# [Activity]
Copy every record verbatim. Leave the pictures out.

[Opening Data supplied section]

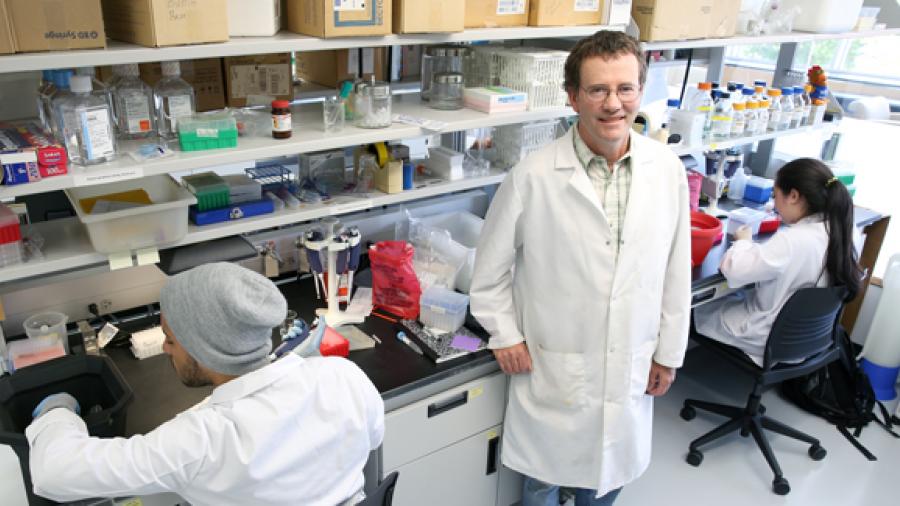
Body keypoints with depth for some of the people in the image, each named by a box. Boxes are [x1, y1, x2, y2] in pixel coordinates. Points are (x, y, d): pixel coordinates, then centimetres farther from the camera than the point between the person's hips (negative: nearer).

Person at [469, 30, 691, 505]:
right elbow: (491, 264, -3)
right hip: (553, 366, -3)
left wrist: (669, 351, 7)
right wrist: (505, 334, -4)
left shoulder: (667, 169, -6)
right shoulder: (533, 176, -16)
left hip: (631, 368, 3)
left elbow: (676, 271, 2)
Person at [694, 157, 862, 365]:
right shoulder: (836, 230, -8)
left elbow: (734, 269, -32)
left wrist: (743, 241, -11)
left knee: (699, 310, 11)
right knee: (732, 298, 26)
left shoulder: (791, 241, -33)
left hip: (771, 337, -8)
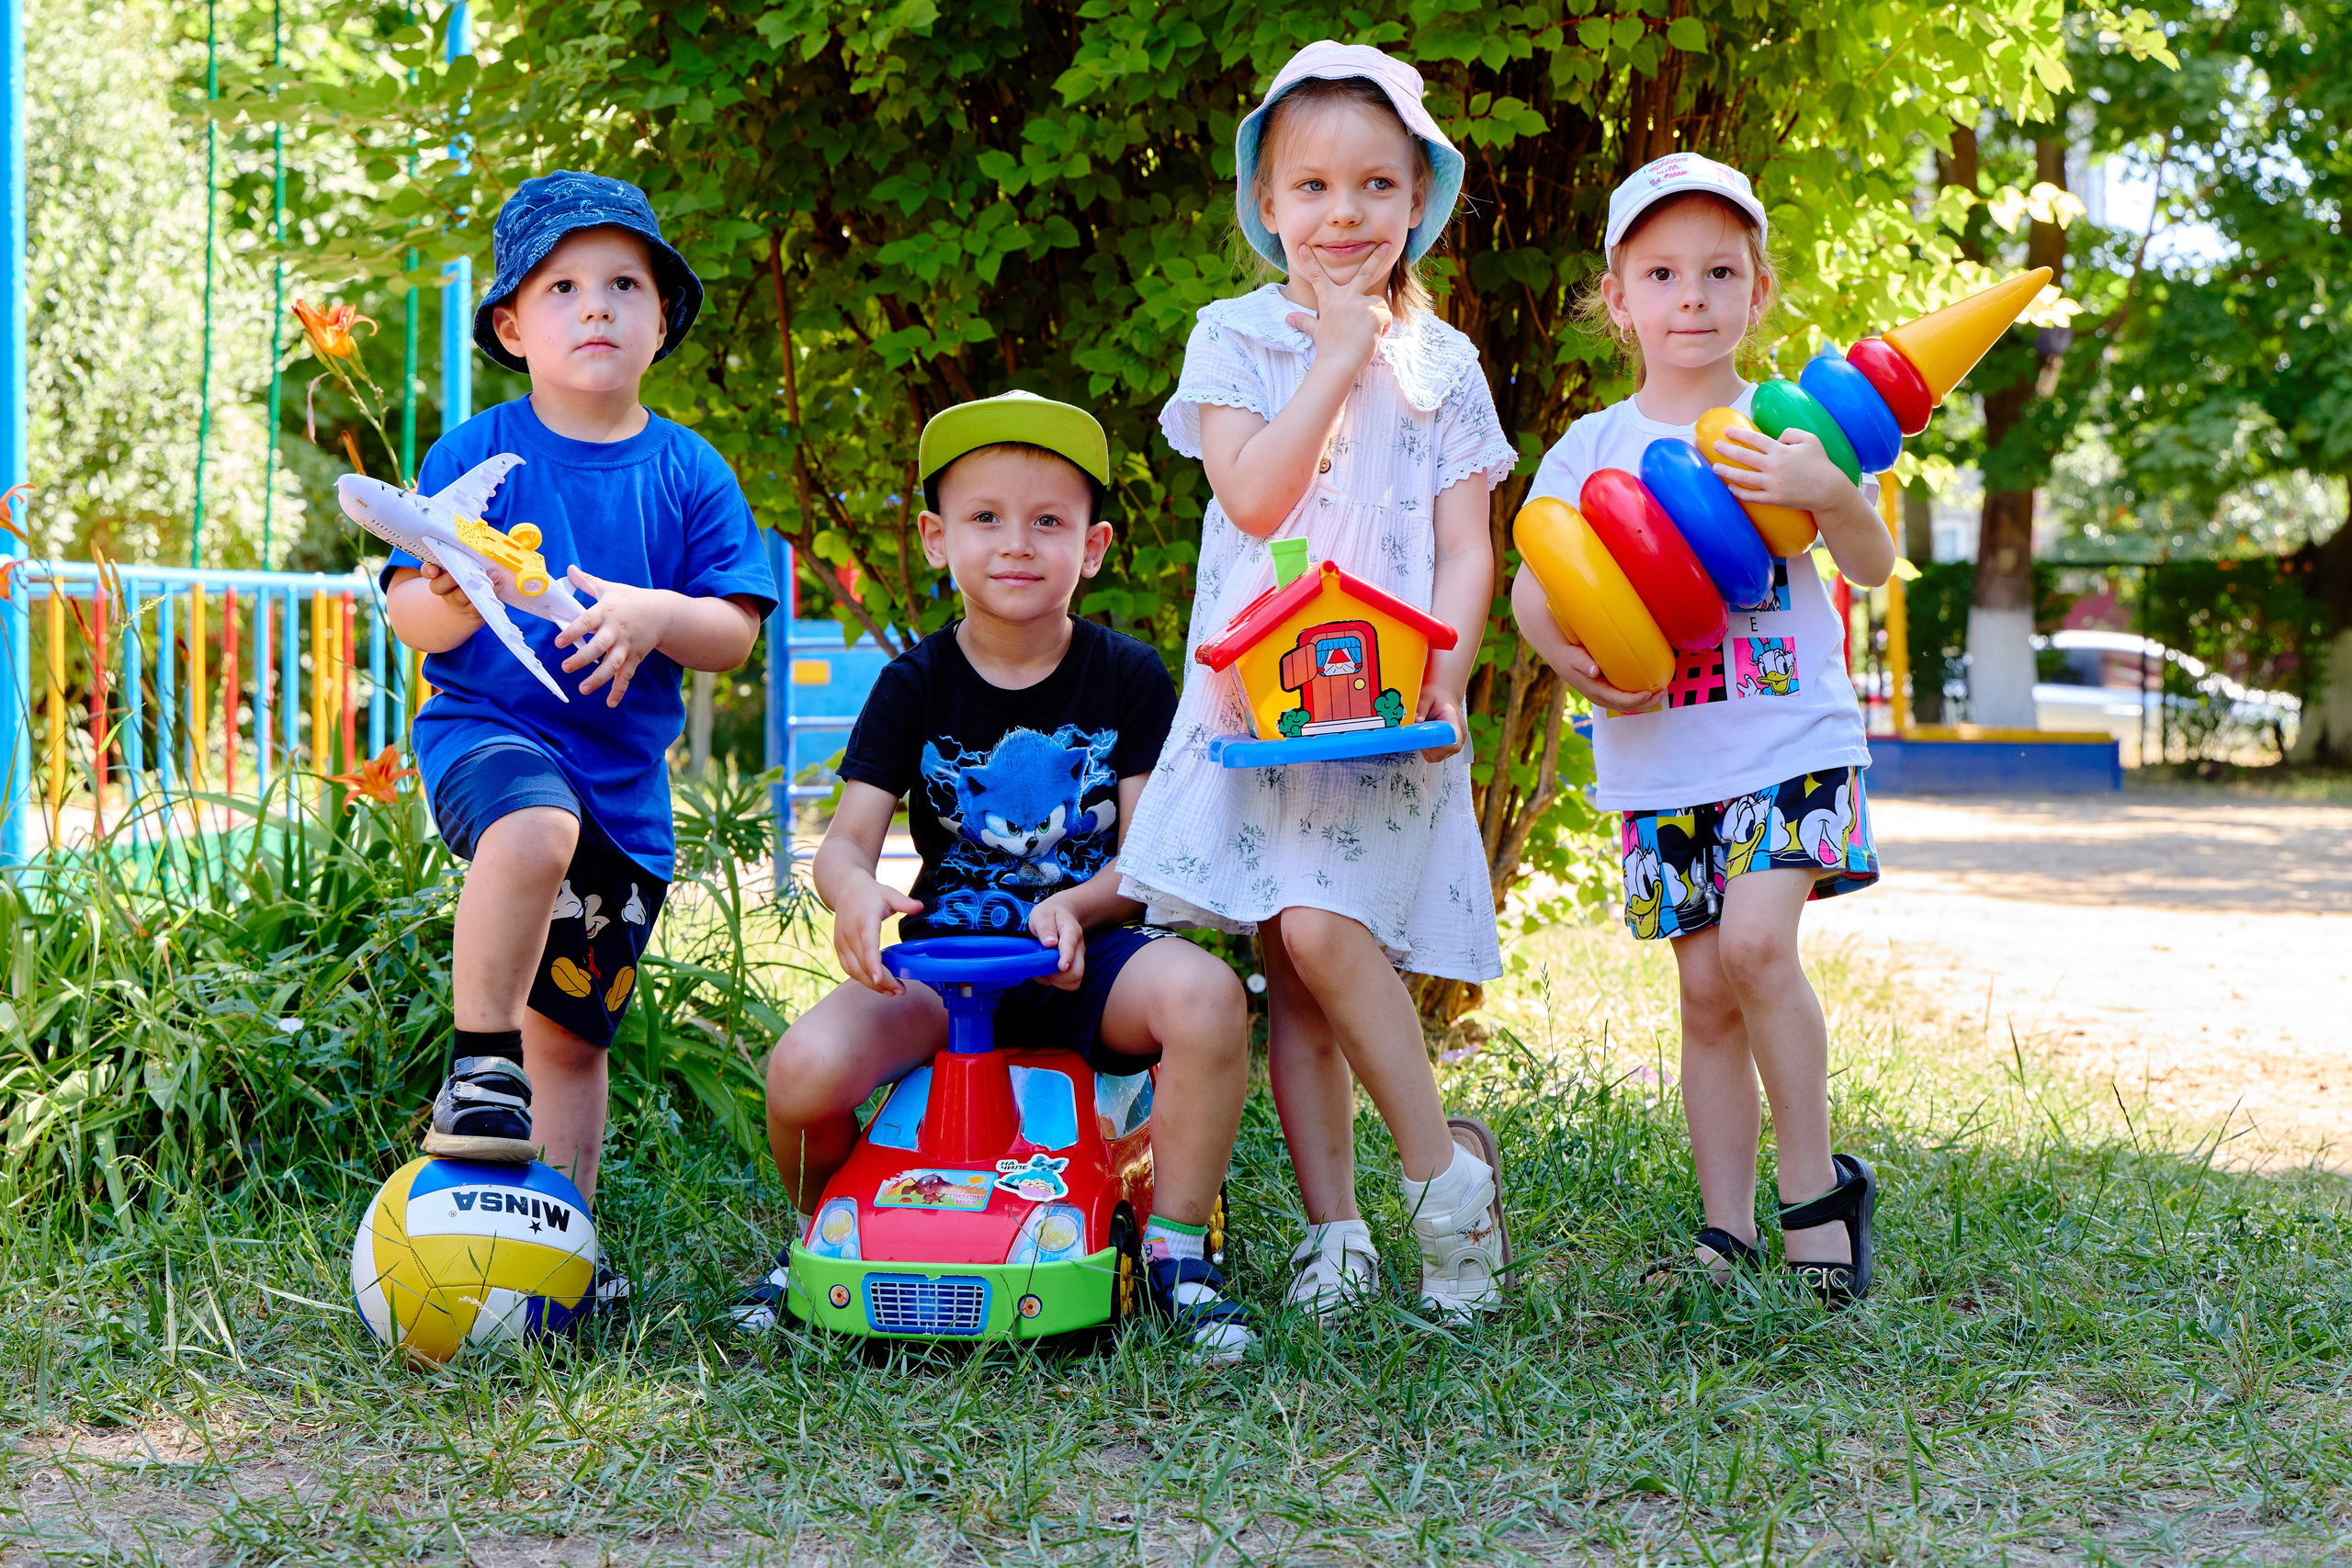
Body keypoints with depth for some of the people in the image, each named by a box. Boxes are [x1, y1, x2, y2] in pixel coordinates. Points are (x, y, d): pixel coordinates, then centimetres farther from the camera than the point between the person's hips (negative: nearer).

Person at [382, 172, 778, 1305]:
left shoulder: (690, 474, 6)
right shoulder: (474, 456, 0)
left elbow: (737, 634, 2)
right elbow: (407, 612, -2)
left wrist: (654, 615, -19)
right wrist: (453, 604, -26)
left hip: (625, 782, 3)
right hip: (486, 732, -3)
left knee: (573, 1031, 9)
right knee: (535, 828, -39)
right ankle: (480, 1067, -23)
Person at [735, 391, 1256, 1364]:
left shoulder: (1129, 680, 2)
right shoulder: (916, 686, 4)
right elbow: (847, 837, -5)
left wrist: (1074, 908, -23)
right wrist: (855, 892, -30)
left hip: (1085, 953, 0)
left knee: (1204, 994, -35)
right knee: (807, 1067, -28)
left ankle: (1177, 1249, -14)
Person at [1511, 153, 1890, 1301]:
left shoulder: (1785, 429, 2)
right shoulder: (1592, 449, 7)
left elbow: (1876, 566, -5)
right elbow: (1532, 586, 1)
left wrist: (1826, 491, -26)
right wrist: (1575, 659, -20)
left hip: (1790, 738, -2)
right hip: (1659, 761, 2)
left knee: (1755, 939, -19)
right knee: (1706, 988, 4)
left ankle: (1816, 1188, -4)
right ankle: (1728, 1229, 14)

[Closing Data supplied section]

# [Solution to this exercise]
Body keypoints with depth for some of the people in the image, each named by a box. Boxes are [x1, y1, x2, y2] in pixel coordinates. Points are (x, y, d): pixel coordinates, then centimetres farther from the camera than the point between the person's hips (negative: nearer).

Person at [469, 30, 691, 505]:
right elbow: (491, 264, -3)
right hip: (553, 366, -3)
left wrist: (669, 351, 7)
right wrist: (505, 334, -4)
left shoulder: (667, 169, -6)
right shoulder: (533, 176, -16)
left hip: (631, 368, 3)
left elbow: (676, 271, 2)
Person at [694, 157, 862, 365]:
right shoulder: (836, 230, -8)
left elbow: (734, 269, -32)
left wrist: (743, 241, -11)
left knee: (699, 310, 11)
right knee: (732, 298, 26)
left shoulder: (791, 241, -33)
left hip: (771, 337, -8)
Body keypoints with depth for some of the people in the image, each named by a box. Boxes are [x1, y1, x2, y2] in pixel coordinates. Points are (x, y, d): pixel coordinates, then centimetres farther from the camera than the point between the person's hips (negative: nearer).

Person at [382, 172, 778, 1305]:
left shoulder: (690, 474, 6)
right shoulder: (474, 456, 0)
left elbow: (737, 634, 2)
right elbow: (407, 612, -2)
left wrist: (654, 615, -19)
right wrist: (453, 604, -26)
left hip: (625, 782, 3)
right hip: (486, 732, -3)
left knee: (573, 1031, 9)
right knee: (535, 828, -39)
right ankle: (480, 1067, -23)
Person at [735, 391, 1256, 1364]:
left shoulder: (1129, 680, 2)
right shoulder: (916, 686, 4)
right elbow: (847, 837, -5)
left wrist: (1074, 908, -23)
right wrist: (855, 892, -30)
left hip: (1085, 953, 0)
left knee: (1204, 994, -35)
right knee: (807, 1067, -28)
left ankle: (1177, 1249, -14)
Person at [1511, 153, 1890, 1301]:
left shoulder: (1785, 429, 2)
right shoulder: (1592, 449, 7)
left elbow: (1876, 566, -5)
right elbow: (1532, 586, 1)
left wrist: (1826, 491, -26)
right wrist: (1575, 659, -20)
left hip: (1790, 738, -2)
right hip: (1659, 761, 2)
left knee: (1755, 939, -19)
right knee: (1706, 988, 4)
left ankle: (1816, 1188, -4)
right ankle: (1728, 1229, 14)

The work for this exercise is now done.